Nous étions huit en tout. Quand je dis huit, j’entends que nous étions huit à pouvoir communiquer en formes pensées. D’autres envoyaient parfois des traces, trop floues et trop nuageuses pour avoir une signification.
Les six autres étaient Michael, qui vivait à trois milles environ au nord, Sally et Catherine dont l’habitat se situait dans des fermes voisines, deux milles plus loin et, par conséquent, de l’autre côté de la frontière du district contigu ; Mark, à près de neuf milles au nord-ouest, puis Anne et Rachel, deux sœurs qui vivaient dans une grande ferme à un mille et demi seulement à l’ouest. Anne, qui avait un peu plus de treize ans, était la plus âgée. Walter Brent avait été le plus jeune de six mois.
De savoir qui nous étions fut un second stade qui nous donna confiance. Il accrut en quelque sorte notre sentiment réconfortant d’un support mutuel. Peu à peu je m’aperçus que les textes et avertissements affichés aux murs contre les mutants me frappaient avec moins de violence.
Je fus aussi bientôt aidé par le grand nombre de sujets auxquels j’eus à réfléchir. Notre instruction, comme je l’ai dit, était rudimentaire. Elle consistait surtout à écrire, à lire quelques livres simples, puis la Bible et les Repentances, qui n’étaient ni simples, ni faciles à comprendre, à faire un peu d’arithmétique élémentaire. Ce n’était pas un bagage important. C’était certainement bien trop peu pour satisfaire les parents de Michael qui envoyèrent leur fils dans une école du Kentak.
Là, il apprit des tas de choses dont nos vieilles dames n’avaient jamais entendu parler. Il était naturel qu’il désirât nous les communiquer.
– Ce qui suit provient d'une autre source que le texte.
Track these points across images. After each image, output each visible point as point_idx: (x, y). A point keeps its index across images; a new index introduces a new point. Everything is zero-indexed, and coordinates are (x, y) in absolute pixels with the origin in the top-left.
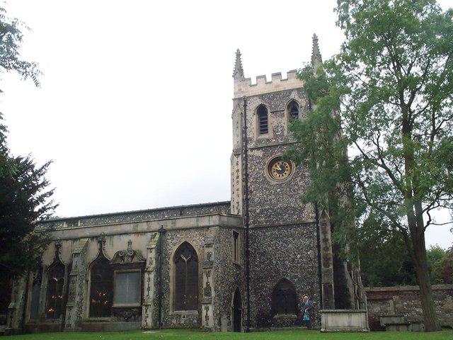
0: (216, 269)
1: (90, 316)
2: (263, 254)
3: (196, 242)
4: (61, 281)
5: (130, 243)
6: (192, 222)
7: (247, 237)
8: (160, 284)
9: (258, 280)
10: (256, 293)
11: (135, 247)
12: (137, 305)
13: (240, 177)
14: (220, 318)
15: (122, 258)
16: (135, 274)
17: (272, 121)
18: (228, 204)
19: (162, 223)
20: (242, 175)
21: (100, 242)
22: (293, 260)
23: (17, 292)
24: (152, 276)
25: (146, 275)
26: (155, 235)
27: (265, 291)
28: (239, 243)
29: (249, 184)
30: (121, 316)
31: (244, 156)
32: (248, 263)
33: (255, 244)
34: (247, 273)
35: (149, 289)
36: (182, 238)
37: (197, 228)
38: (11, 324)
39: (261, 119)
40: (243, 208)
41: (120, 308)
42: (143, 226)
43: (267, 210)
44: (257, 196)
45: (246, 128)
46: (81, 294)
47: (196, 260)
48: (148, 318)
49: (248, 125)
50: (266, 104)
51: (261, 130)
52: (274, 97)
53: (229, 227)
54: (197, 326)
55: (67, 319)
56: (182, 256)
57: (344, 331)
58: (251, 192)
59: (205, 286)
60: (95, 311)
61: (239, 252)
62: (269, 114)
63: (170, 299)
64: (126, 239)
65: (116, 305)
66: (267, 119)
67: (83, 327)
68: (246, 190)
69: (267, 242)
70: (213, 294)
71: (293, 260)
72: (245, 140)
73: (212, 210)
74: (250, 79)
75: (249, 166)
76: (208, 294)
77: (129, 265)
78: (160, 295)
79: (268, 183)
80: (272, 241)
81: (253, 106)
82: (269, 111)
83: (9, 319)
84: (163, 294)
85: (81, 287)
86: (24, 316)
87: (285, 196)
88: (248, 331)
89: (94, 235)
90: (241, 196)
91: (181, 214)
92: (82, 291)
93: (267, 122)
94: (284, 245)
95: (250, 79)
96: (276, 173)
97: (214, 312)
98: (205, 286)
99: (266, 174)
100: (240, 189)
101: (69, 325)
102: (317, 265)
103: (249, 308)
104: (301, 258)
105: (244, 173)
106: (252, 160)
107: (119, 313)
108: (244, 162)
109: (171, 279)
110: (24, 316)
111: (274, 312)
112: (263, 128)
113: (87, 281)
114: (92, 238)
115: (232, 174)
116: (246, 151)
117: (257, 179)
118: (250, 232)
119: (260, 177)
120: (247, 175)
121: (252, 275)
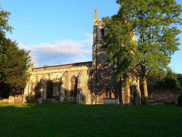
1: (46, 99)
18: (91, 62)
56: (73, 80)
65: (53, 95)
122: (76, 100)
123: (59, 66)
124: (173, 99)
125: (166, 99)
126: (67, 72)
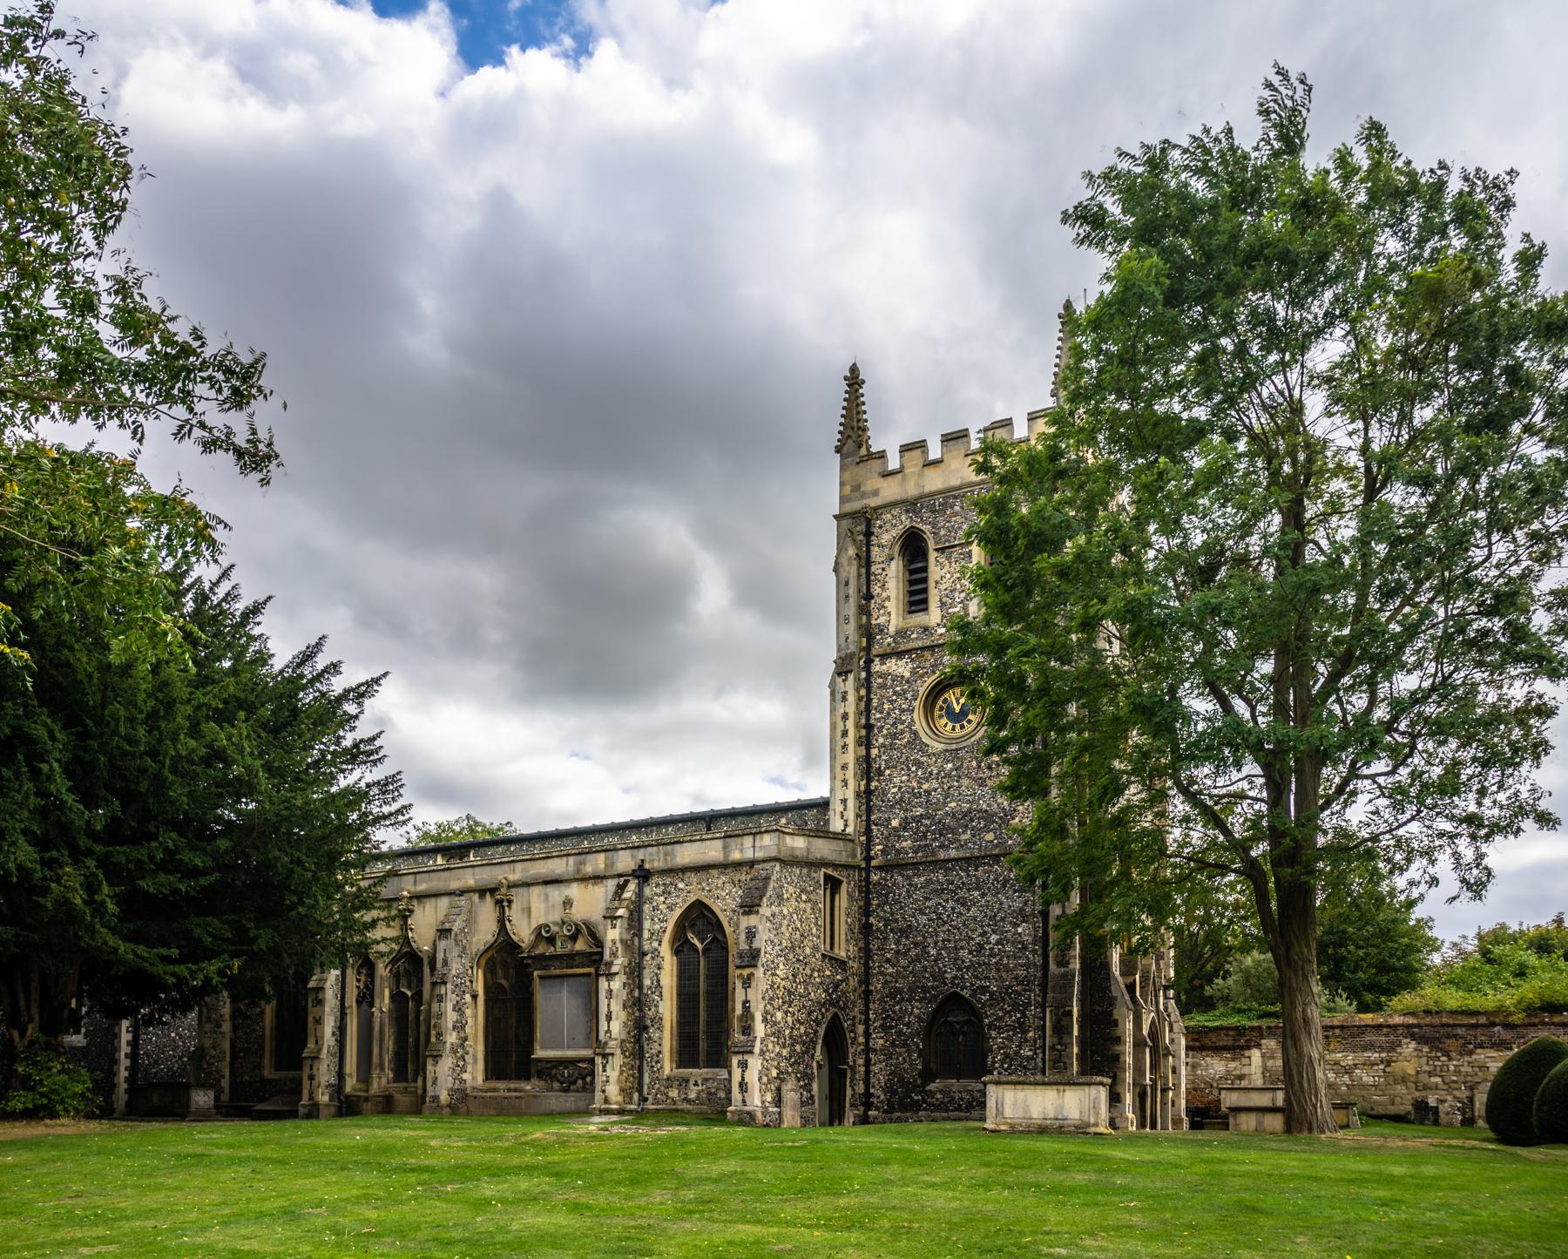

D’abord, ce ne fut pas très clair et, comme la distance était beaucoup plus grande que celle à laquelle nous étions habitués, nous eûmes tous de la difficulté à saisir. Mais bientôt, après quelques semaines de pratique, ses émissions devinrent plus nettes et plus claires et il put nous transmettre à peu près tout ce qu’on lui apprenait. Il arriva même que des points qu’il n’avait pas bien compris devinrent plus faciles lorsque nous y réfléchîmes tous, de sorte que nous pûmes l’aider un peu nous aussi. Et nous étions heureux de savoir qu’il était presque toujours en tête de sa classe.
C’était une grande satisfaction que de s’instruire et de savoir plus de choses. Ce que nous apprenions nous aidait à résoudre des tas de questions embarrassantes et je commençais à comprendre bien mieux les propos de l’oncle Axel. Néanmoins, ce savoir nous apporta aussi l’avant-goût des complications dont nous ne devions plus jamais nous libérer. Rapidement, il nous fut difficile de nous rappeler toujours ce que les autres gens étaient supposés connaître, ce qui exigea de nous pas mal de contrainte pour rester silencieux en face d’erreurs simples, pour écouter avec patience des arguments stupides ou basés sur des conceptions erronées, pour faire une tâche de la manière habituelle alors qu’on savait qu’il y avait une méthode meilleure.
Grâce à notre prudence, à la chance, à de rapides rétablissements, nous parvînmes à échapper aux soupçons directs et à vivre nos deux vies divergentes durant les six années qui suivirent, sans que le sens du péril devînt aigu.
Jusqu’au jour, en fait, où nous découvrîmes que, de huit, nous étions soudain passés à neuf.